One strand of the expected response will be restricting Chinese investment in U.S. firms until China changes its policies on foreign investment. But tariffs will likely go up, too. "From my perspective, I think it would be a big mistake to go down the tariff route with 301," said Cutler, who is currently vice president of the Asia Society Policy Institute.
Rufus Yerxa, president of the National Foreign Trade Council, said a coordinated response to Chinese IP transgression is needed. The "232 fracas" will make coordinating a response to China on IP among allies even harder, he said. Yerxa said the tariffs, if they are broadly applied, will backfire, especially since the U.S. backed out of the Trans-Pacific Partnership while Canada and Mexico stayed in. As a result, he predicted, companies that make steel-containing products that they intend to export to Asia will choose to do final assembly in Mexico rather than the U.S., because they will avoid both higher input costs and higher tariffs.
"I would argue this is really a wonderful strategy to have a deindustrialization policy," he said. The last time there were steel tariffs, in 2001, Yerxa said, there were thousands and thousands of product exclusions. Before the Commerce Department could determine which products would be excluded, steel consumers paid duties, and were refunded later if that product was exempted.

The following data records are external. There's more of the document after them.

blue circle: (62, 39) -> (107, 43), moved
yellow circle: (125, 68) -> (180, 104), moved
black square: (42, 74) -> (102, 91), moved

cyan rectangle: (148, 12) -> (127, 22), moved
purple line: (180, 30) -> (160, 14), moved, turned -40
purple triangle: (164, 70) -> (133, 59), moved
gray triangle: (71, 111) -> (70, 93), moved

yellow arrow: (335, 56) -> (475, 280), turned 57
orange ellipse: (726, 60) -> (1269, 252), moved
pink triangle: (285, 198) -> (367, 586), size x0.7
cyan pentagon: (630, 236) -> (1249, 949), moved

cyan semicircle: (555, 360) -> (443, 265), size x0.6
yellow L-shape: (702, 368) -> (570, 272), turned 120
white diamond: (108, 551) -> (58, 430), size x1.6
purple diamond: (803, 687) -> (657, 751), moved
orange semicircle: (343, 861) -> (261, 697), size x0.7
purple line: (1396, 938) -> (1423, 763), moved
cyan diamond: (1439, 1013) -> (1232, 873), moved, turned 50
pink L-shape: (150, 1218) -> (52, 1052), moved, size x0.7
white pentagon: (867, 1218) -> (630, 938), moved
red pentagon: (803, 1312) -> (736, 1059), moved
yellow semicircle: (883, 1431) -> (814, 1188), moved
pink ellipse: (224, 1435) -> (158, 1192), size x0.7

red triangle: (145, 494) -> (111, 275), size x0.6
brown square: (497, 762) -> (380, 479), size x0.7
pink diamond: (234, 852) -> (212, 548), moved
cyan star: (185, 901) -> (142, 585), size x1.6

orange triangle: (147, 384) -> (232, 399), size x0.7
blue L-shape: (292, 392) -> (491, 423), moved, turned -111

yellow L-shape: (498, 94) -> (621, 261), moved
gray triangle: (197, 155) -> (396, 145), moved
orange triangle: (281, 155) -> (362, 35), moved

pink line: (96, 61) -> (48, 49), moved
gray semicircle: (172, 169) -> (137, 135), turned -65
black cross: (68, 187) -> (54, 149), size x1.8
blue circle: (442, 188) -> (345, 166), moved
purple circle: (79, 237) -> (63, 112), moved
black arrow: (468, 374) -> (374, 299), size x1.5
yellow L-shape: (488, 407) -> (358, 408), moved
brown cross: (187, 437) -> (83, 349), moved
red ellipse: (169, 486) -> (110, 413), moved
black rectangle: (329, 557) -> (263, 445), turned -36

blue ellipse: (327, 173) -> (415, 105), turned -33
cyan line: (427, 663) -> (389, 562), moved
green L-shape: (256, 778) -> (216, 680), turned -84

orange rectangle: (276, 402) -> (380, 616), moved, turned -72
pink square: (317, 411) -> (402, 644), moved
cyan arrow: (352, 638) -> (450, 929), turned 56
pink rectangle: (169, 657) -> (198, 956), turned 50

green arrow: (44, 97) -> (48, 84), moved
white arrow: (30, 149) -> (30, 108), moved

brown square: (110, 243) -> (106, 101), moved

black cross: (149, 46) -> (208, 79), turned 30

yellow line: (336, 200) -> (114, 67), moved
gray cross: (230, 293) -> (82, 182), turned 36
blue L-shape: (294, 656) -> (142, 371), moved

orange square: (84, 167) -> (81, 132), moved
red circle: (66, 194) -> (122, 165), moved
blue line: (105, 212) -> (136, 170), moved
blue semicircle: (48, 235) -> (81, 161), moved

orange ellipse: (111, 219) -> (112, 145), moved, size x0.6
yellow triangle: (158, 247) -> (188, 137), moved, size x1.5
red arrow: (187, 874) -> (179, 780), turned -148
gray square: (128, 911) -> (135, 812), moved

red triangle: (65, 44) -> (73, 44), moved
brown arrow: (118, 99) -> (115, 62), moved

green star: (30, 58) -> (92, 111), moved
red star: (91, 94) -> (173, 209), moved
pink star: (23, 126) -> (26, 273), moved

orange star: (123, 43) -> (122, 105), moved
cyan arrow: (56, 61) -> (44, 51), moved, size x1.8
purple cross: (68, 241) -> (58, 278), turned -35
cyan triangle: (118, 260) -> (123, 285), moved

While most trade professionals and economists oppose the 232 tariffs, Nova Daly, a senior public policy adviser at Wiley Rein, suggested that allies in Europe and other parts of the world may have needed something dramatic to get them to be serious about confronting Chinese subsidization and overproduction in metals. And, he said, China is not the only country that uses state intervention to bolster its mills and foundries. Russia and some countries in Western Europe and the Middle East do, too.
Precisely which countries will face tariffs, and at what levels, is still unclear. Canada and Mexico have exemptions, for now, and Australian Prime Minister Malcolm Turnbull said Australia is going to be exempted (see 1803120029). But how will the USTR decide if the EU, Japan or South Korea can avoid tariffs? Yerxa said the USTR will encourage exporters to implement voluntary export restraints, but he said he has "very low expectations that other countries are going to roll over to USTR."
The Aluminum Association CEO Heidi Brock said in a brief interview after the panel that while her association is pleased Canada is exempted, in the industry's view, no market economy should face tariffs on aluminum exports. The trade group represents primary producers, but far more of its membership is scrap recyclers, midstream producers and fabricators. The Midwestern Aluminum Premium has climbed almost 10 percent compared to the London Metal Exchange prices, according to Reuters, so avoiding a price increase by avoiding imports is not as easy as Trump suggested in his announcement last week.
Imported scrap aluminum is not subject to tariffs, and Brock said her group will be watching what happens at scrap recyclers, to see if more aluminum consumers turn to recycled aluminum. "Scrap has already become a more important component of our aluminum supply," she said.